= Written task A =
Answer these questions using the text on the Kingdom of God below, one answer per line:
(i) How many dimensions does the free chart at the website cover?
(ii) Which verse from Isaiah is quoted?
(iii) In the Malachi passage, what shall rise with healing in its wings?

= Text section =
__________

At www.livingintheoverlap.com, Steve Schaefer has a great free downloadable chart of the eighteen dimensions of what the Old Testaments prophesied that the coming of the Kingdom of God would mean. His book, Living in the Overlap, goes into helpful detail on each dimension. It’s worth summarizing Steve’s work here just to get a taste of the electricity that coursed through the room each time Jesus proclaimed, “The Kingdom of God is at hand!”
- The Kingdom means the Messiah will rule (p. 5), and he’ll do so with justice, righteousness, and love (p. 6). Check out Isaiah 16:5: “In love a throne will be established. In faithfulness a man will sit on it—one from the house of David—one who in judging seeks justice and speeds the cause of righteousness.”
- The Kingdom means the wicked—the enemies of God who bring suffering to his people—will be destroyed (p. 6), and those who have been hurt will be healed by God himself. Malachi 4:1-3 says, “1For behold, the day is coming, burning like an oven, when all the arrogant and all evildoers will be stubble. The day that is coming shall set them ablaze, says the LORD of hosts, so that it will leave them neither root nor branch. 2But for you who fear my name, the sun of righteousness shall rise with healing in its wings. You shall go out leaping like calves from the stall. 3And you shall tread down the wicked, for they will be ashes under the soles of your feet, on the day when I act, says the LORD of hosts.”

__________

= Exercise input =
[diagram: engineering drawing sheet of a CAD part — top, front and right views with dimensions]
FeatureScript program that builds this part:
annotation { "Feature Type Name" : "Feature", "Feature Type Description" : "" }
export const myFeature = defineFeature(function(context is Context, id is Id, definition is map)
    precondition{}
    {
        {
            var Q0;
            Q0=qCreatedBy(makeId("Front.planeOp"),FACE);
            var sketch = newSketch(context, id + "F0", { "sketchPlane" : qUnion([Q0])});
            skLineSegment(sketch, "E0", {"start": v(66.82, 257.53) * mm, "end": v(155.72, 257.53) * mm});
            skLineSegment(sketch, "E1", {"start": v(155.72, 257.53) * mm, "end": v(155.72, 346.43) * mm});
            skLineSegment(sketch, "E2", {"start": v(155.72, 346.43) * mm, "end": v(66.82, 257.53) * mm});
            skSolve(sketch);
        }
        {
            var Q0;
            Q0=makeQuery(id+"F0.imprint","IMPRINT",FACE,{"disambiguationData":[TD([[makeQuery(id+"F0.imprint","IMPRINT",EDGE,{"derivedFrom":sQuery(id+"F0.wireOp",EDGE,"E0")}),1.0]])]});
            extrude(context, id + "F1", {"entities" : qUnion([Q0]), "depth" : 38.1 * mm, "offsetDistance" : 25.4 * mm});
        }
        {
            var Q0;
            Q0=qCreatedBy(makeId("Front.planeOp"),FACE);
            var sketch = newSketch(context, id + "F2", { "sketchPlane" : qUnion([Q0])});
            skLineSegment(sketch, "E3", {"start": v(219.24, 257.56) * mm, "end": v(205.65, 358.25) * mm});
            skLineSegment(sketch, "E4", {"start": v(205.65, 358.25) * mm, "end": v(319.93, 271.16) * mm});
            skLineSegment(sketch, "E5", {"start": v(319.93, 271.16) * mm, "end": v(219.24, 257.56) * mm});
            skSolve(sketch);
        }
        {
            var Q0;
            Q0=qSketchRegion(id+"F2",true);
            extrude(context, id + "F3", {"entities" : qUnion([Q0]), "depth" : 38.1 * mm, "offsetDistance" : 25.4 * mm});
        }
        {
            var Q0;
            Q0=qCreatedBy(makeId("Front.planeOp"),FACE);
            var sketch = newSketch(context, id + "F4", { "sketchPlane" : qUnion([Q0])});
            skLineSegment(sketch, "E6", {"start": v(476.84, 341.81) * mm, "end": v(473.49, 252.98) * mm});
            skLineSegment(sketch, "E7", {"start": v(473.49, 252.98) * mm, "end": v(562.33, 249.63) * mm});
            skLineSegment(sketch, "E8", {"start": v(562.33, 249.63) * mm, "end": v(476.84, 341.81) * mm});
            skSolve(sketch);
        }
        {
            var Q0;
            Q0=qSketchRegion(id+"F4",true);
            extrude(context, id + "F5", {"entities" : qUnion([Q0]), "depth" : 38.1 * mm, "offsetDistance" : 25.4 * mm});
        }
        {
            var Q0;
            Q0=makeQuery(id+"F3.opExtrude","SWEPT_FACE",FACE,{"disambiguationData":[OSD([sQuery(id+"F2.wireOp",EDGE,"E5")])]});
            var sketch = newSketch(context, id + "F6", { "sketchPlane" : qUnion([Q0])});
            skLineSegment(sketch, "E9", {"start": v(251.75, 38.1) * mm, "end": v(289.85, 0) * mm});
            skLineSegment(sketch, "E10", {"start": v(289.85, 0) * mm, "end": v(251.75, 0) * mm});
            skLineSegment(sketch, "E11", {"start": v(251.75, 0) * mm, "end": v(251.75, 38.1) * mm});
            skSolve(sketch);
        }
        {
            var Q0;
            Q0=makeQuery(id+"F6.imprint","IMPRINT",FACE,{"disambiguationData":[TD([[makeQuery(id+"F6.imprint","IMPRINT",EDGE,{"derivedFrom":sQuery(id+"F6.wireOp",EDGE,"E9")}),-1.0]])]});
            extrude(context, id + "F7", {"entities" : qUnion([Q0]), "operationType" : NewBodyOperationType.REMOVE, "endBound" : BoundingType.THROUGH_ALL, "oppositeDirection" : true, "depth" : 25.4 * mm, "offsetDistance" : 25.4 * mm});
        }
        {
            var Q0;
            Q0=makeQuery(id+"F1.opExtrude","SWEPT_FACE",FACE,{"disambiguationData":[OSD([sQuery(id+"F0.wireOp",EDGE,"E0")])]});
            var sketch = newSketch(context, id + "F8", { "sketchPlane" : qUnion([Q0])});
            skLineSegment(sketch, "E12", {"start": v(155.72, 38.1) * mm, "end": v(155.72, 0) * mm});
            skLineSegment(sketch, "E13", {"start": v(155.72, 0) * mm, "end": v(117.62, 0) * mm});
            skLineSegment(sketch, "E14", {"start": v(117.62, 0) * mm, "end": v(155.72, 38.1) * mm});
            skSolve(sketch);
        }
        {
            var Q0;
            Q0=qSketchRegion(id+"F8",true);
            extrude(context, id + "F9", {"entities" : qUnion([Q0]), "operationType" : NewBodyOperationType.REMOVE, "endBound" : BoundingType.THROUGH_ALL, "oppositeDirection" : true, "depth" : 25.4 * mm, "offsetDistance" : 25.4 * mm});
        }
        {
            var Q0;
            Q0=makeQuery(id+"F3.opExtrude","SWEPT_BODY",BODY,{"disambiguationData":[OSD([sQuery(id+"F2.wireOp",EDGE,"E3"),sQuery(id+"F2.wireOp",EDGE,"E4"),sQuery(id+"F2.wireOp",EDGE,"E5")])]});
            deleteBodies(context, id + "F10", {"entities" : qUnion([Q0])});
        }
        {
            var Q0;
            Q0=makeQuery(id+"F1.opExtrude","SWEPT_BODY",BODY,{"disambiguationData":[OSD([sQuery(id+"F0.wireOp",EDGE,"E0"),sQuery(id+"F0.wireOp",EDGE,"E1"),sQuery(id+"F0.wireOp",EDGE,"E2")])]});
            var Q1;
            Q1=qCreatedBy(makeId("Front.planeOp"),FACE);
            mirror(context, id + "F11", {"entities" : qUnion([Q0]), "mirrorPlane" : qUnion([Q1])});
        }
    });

__________

= Written task B =
How many lines of the records contain the string "newSketch"? Case counts; reply with the number only.

= Response A =
(i) Eighteen
(ii) Isaiah 16:5
(iii) The sun of righteousness

= Response B =
5